Nach nur wenigen Stunden stellten wir das Training (vorübergehend) ein, weil Luna zusammenbrach. Diagnose HD. Noch heute ärgere ich mich maßlos über unseren ersten Tierarzt, den ich bereits drei Tage nachdem wir den Hund bekamen zum Thema HD befrug, der den Hund im Wachstum auf Phosphathemmer setzte, ihn trotz Allergien immer wieder mit Hi***-Futter 'behandelte', zahlreiche unnötige und überteuerte Medikamente verabreichte und im Ganzen bei Luna versagt hat. Als Reaktion darauf bekam ich doch tatsächlich zu hören: "Bei ihrem Hund ist halt alles anders". Wir haben dort für Tierärztliche Behandlungen allein in den ersten 3 Wochen 1600 € gelassen.
Durch die Reha sind wir noch nicht durch, also haben wir das Training bislang nicht wieder aufgenommen ... mal abwarten.
Insgesamt steckt mitlerweile Geld für TA-Behandlungen im Wert eines 3/4 Kleinwagen in Luna; wir haben ihr einen zweiten Hund aus dem Tierschutz hinzugesellt, weil sie nach der OP einfach nicht mehr wollte.

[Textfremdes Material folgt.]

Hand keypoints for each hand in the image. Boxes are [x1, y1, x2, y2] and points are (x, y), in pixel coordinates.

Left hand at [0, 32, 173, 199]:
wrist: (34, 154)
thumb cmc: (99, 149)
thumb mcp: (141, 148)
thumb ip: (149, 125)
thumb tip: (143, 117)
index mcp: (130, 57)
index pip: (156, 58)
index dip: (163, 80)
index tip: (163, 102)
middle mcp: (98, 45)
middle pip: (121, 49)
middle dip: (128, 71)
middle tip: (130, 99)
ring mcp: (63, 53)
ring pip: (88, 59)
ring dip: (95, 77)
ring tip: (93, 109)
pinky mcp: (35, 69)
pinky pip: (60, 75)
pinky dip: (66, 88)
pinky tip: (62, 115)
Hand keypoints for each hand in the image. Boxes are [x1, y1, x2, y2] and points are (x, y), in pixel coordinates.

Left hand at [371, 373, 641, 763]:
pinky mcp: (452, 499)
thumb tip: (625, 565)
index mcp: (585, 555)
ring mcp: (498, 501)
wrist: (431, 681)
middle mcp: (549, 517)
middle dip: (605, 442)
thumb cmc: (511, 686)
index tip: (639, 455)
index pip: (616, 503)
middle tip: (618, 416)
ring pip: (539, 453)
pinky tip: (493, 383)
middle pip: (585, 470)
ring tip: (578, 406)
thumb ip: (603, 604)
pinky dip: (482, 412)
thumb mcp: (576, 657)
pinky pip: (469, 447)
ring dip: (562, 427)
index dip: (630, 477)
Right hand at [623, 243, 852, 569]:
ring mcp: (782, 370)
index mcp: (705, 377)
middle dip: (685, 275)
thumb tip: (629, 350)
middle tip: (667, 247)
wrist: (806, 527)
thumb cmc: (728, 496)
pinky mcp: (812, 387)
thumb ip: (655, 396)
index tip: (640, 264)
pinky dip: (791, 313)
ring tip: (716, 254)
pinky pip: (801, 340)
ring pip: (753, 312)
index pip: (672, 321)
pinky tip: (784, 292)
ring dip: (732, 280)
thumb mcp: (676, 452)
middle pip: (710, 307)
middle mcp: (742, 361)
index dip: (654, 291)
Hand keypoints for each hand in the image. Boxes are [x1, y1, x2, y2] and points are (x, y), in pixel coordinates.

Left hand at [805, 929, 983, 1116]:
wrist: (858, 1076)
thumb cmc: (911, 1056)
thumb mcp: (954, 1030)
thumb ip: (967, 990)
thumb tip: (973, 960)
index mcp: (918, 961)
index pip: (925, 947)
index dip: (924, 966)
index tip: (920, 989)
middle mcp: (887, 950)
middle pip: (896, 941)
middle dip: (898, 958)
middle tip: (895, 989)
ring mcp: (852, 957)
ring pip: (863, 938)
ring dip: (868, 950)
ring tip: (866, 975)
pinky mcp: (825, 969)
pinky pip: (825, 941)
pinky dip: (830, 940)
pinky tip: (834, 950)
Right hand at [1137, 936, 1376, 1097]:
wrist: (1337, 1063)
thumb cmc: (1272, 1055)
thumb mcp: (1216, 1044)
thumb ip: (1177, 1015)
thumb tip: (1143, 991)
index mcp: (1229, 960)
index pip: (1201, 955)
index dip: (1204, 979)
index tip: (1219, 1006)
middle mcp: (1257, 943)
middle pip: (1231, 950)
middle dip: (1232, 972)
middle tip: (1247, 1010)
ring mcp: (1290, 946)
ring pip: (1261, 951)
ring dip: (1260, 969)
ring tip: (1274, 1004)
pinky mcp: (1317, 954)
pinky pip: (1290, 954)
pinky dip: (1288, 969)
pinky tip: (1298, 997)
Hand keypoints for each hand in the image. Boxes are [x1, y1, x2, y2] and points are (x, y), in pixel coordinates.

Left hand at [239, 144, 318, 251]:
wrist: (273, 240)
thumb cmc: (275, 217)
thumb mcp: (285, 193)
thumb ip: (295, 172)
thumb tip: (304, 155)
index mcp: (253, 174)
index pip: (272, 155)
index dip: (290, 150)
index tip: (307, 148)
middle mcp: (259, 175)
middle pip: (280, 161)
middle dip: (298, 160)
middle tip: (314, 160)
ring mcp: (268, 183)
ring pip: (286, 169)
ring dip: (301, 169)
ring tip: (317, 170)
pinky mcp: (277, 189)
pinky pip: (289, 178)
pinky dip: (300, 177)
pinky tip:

Ich verbringe jeden Tag viel Zeit mit ihr und ihren Problem. Einige hat sie schon gut im Griff:
- ich kann sie ableinen
- sie beißt nicht mehr, sondern knurrt
- sie ist tatsächlich kindersicher (aber da bleibe ich vorsichtig)
- die OP war soweit man es schon sagen kann erfolgreich
- die EPI bedarf keiner medikamentösen Behandlung mehr
- im Umgang mit anderen Hunden ist sie super
- sie ist insgesamt ruhiger und entspanntkurzum: sie ist angekommen.
Sie hat mich viele Nerven und Tränen und noch mehr Nerven gekostet, aber sie abzugeben kam mir nie mehr in den Sinn, nachdem ich mich für sie entschieden hatte (ursprünglich war sie zur Vermittlung bei mir ... ganze 3 Tage).
Sie ist mein absoluter Traumhund. Nachdem mein erster Hund starb, konnte ich mir nicht vorstellen nochmal einen zu bekommen und dann - so viele Jahre später - kam Luna. Dieser Hund hat in meinem Leben wieder die wichtigen Dinge in den Fokus meiner Wahrnehmung gerückt.
Wir haben noch einen weiten Weg vor uns, aber nicht allein, sondern gemeinsam.